The vast majority of bar associations have not opined on this issue but the handful that have reached a similar conclusion to the NYC bar: Maine, Missouri, Nevada, North Carolina, Texas, Utah, and Virginia. Although many of these opinions predate the large-scale litigation funding industry, the basic idea is generally the same as the NYC bar precedents. The only bar association to have affirmatively approved of contingent financing appears to be Philadelphia, which found no issue with contingent, fixed-return financing because it “appears to be no different than when an attorney negotiates a loan from a bank to cover operating costs or as working capital.”

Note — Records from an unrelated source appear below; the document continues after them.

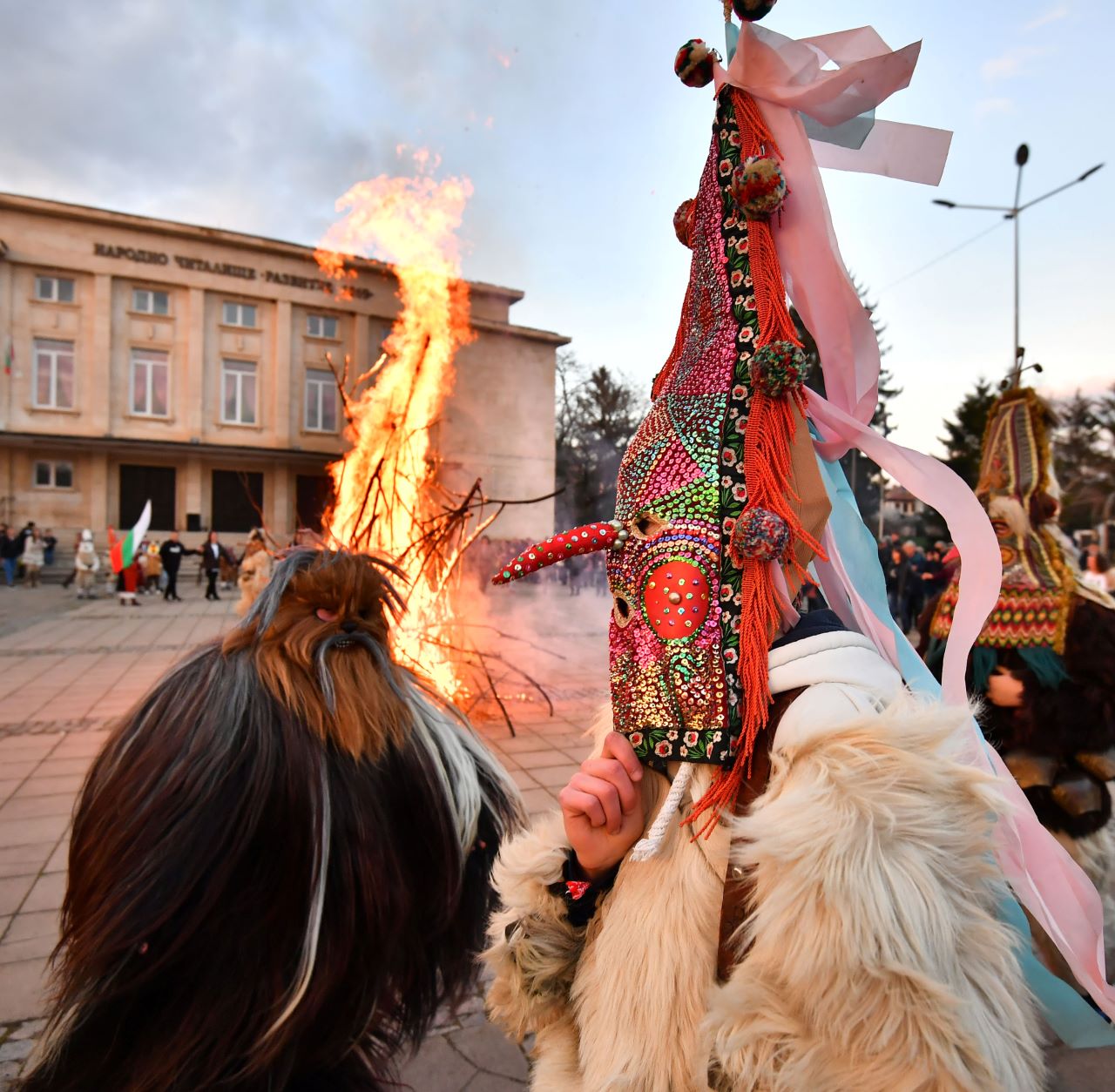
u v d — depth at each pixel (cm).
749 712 88
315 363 3067
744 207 100
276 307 3016
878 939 71
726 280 102
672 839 94
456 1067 228
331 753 107
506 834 129
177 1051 96
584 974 102
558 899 106
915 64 98
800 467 96
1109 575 1141
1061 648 245
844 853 73
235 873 99
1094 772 244
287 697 107
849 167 115
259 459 3050
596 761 99
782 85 101
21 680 834
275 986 99
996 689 254
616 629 102
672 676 93
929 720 82
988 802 79
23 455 2794
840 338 109
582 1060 98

So where does this leave law firms seeking funding — particularly law firms that are seeking financing against a portfolio of cases?

  • First, the New York City Bar Association advisory opinion is just that — advisory — and, while it may be persuasive should an ethics issue arise, it is not a prohibition on litigation financing of law firm portfolios. Ultimately, it is one effort at an interpretation of an ethical rule that is subject to multiple interpretations.
  • Second, under New York law these funding agreements remain enforceable and legally valid providing peace of mind from that perspective both to the funder and law firm. We are unaware of any jurisdiction that has declined to enforce this type of funding agreement on the basis of the fee-splitting rule.
  • Third, the ethical issue at stake is ultimately the independence of the attorney, and the attorney can ensure that such independence is not compromised both in practice and through terms in the funding agreement protecting attorney independence. Numerous ethics experts have opined that the distinction between prohibiting litigation funding based on a law firm portfolio and bank lending is illusory in this context. The NYC Bar opinion, according to Professor Anthony Sebok and Hinshaw & Culbertson Partner Anthony David, “creates distinctions between the loss of independence of lawyers who engage in traditional borrowing from their banks — where they place all of their receivables at the ultimate mercy of the ender if they default — and the supposed greater loss of independence where instead the lawyer borrows based on the results of specific cases, where the lender has no recourse if the cases fail to yield those results. Such an interpretation is, surely, absurd.”

Each firm must weigh the risks and benefits of seeking portfolio financing and seek outside advice if necessary.  While we view the NYC Bar opinion and those like it as ill-considered and overly formalistic, they are a reality with which a law firm seeking funding must be comfortable.  (Anecdotally, based on the inquiries Lake Whillans receives, the opinion has not stopped law firms from actively seeking portfolio financing in New York or elsewhere.)  The landscape continues to evolve and funders and attorneys alike hope that a more reasonable and realistic interpretation of Rule 5.4 prevails.  Until that consensus emerges, Lake Whillans and, we expect, other funders will work with law firms and their counsel to craft agreements that address their concerns and minimize risk.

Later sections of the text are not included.